• **Try it**
Scan the material that follows. Copy every line containing the word "стороны".

┄┄┄┄┄┄┄┄┄┄

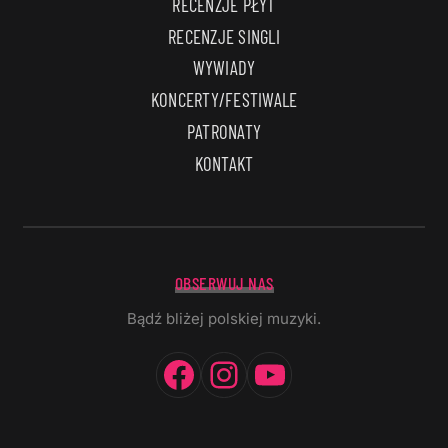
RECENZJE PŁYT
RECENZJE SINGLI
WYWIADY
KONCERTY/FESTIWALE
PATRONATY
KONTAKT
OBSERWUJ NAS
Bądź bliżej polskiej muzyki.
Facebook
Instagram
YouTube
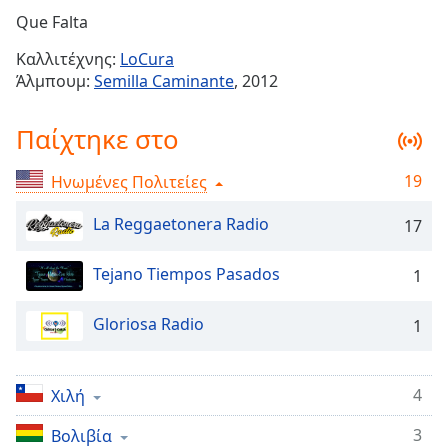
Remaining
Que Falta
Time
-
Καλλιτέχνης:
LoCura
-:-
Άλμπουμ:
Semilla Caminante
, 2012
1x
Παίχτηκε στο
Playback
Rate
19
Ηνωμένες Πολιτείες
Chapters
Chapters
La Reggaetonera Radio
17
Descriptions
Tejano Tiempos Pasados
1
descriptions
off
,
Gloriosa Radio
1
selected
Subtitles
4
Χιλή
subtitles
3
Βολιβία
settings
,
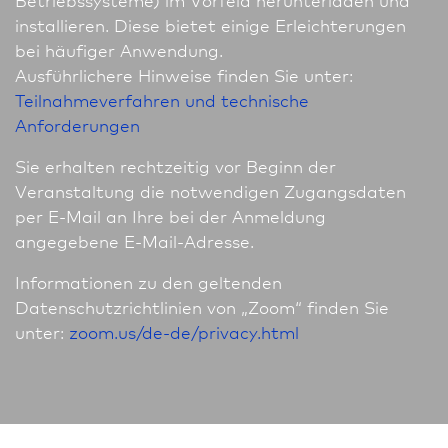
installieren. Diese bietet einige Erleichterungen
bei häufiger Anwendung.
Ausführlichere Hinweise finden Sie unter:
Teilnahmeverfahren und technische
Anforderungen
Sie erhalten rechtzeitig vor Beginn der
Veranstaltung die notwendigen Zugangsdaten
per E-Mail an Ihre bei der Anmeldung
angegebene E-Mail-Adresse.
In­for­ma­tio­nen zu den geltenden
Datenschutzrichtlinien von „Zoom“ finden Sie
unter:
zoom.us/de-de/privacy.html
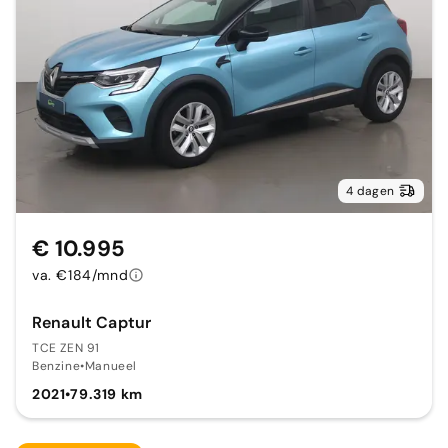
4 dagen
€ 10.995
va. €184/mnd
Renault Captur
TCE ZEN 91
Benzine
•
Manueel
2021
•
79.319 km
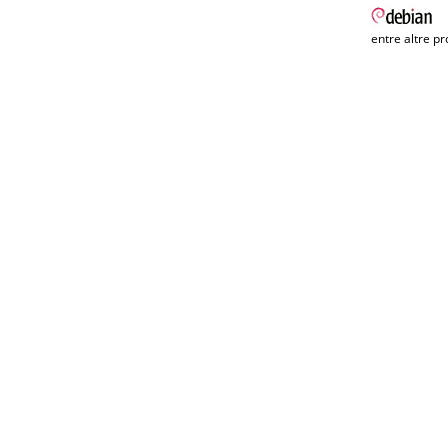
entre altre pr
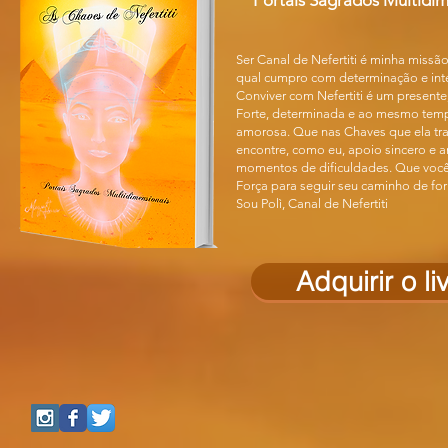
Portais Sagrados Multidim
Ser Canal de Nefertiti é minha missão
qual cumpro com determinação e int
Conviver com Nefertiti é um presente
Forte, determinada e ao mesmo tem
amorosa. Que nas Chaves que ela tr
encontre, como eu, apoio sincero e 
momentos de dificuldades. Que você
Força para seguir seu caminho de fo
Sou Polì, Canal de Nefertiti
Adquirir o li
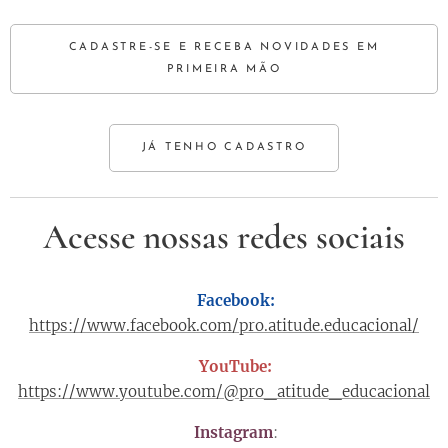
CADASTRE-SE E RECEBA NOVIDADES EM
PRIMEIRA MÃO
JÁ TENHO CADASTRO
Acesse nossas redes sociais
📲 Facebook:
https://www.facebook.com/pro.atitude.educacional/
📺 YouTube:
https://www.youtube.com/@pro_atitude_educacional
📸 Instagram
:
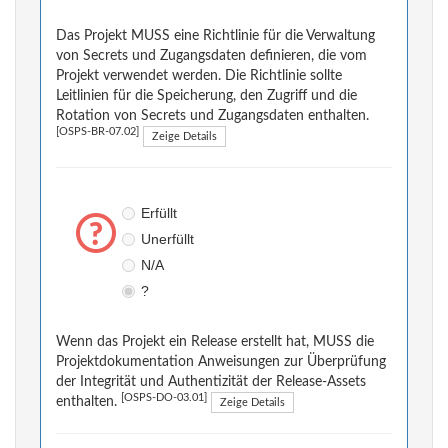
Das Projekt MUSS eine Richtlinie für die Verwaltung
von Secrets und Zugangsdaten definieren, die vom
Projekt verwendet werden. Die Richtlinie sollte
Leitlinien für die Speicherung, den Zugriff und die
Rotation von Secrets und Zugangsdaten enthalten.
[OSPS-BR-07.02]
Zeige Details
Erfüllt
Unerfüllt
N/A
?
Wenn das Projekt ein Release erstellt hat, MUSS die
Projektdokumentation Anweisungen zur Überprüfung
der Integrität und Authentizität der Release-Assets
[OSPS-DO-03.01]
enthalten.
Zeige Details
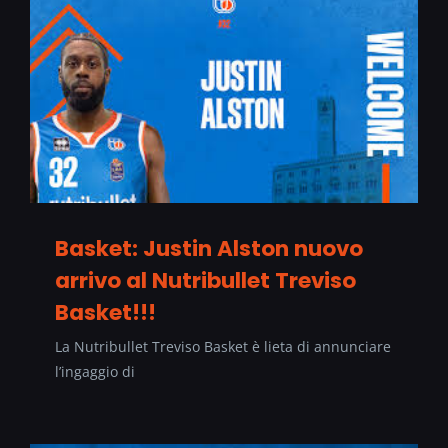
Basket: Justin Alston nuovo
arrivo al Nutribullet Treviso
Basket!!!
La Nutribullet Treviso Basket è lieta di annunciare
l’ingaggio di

┄┄┄┄┄┄┄┄┄┄

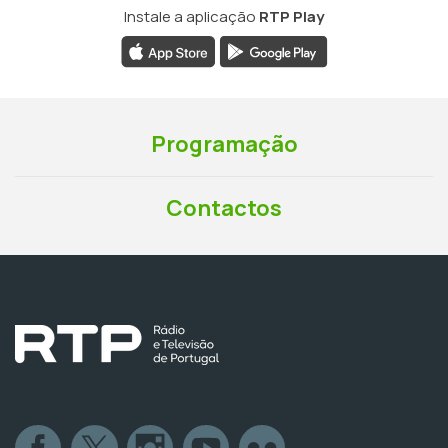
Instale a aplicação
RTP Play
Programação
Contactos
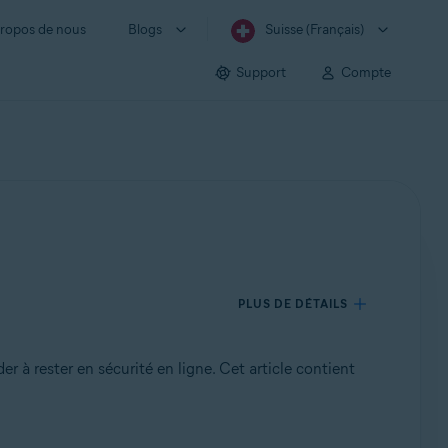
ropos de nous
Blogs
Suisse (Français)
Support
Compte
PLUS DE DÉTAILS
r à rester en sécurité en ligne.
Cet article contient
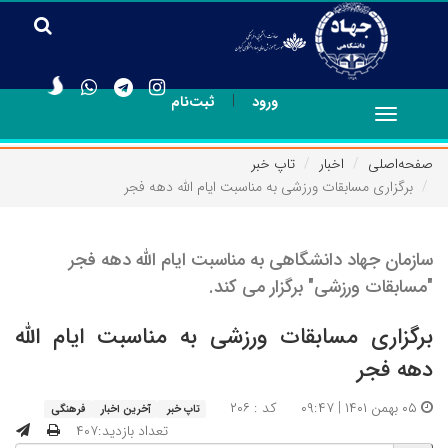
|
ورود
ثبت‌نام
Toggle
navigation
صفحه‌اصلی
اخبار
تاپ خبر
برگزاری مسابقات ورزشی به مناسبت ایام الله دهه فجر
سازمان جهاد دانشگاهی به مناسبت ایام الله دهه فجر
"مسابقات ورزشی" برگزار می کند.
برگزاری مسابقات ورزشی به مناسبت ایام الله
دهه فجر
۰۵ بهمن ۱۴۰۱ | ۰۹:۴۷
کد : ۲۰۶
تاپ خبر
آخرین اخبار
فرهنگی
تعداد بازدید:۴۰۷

┄┄┄┄┄┄┄┄┄┄

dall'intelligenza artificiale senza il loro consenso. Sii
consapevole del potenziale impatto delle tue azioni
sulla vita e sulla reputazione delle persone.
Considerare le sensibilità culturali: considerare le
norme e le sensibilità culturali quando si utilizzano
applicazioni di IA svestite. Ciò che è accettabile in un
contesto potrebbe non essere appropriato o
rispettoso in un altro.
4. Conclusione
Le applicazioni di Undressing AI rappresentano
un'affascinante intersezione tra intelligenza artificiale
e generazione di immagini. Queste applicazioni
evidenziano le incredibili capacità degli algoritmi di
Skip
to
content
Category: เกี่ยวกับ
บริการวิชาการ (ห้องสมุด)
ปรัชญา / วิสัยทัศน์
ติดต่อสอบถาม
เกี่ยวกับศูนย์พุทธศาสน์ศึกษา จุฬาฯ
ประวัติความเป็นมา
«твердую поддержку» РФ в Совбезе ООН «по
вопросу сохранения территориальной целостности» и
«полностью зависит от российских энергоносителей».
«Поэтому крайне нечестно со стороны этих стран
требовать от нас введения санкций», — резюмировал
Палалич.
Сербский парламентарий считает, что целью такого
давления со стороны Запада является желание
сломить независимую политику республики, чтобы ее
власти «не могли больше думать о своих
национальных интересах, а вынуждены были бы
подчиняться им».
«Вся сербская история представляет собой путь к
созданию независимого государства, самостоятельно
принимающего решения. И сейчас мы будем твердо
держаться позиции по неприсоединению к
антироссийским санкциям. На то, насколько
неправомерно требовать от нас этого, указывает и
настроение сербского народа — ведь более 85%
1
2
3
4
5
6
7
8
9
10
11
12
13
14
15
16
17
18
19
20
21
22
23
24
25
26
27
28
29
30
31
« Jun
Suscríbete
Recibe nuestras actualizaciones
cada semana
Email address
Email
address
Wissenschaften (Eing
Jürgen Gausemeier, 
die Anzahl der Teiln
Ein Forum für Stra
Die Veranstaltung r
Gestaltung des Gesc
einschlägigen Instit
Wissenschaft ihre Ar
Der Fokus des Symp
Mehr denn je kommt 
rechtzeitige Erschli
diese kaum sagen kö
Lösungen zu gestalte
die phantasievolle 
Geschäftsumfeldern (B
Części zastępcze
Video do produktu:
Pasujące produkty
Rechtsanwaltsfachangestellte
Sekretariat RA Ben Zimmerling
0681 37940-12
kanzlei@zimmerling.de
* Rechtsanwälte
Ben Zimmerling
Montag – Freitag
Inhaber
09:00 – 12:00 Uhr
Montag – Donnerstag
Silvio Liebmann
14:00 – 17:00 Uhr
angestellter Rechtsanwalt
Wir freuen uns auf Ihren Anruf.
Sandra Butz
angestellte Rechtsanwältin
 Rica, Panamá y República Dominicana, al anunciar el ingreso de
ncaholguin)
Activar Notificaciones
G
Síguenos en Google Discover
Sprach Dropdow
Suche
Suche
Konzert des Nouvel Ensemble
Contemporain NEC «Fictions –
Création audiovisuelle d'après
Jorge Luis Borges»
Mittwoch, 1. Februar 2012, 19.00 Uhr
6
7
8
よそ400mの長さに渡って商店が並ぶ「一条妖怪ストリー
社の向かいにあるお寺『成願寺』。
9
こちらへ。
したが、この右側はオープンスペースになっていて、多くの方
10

┄┄┄┄┄┄┄┄┄┄

• **Problem solution**
«Поэтому крайне нечестно со стороны этих стран
давления со стороны Запада является желание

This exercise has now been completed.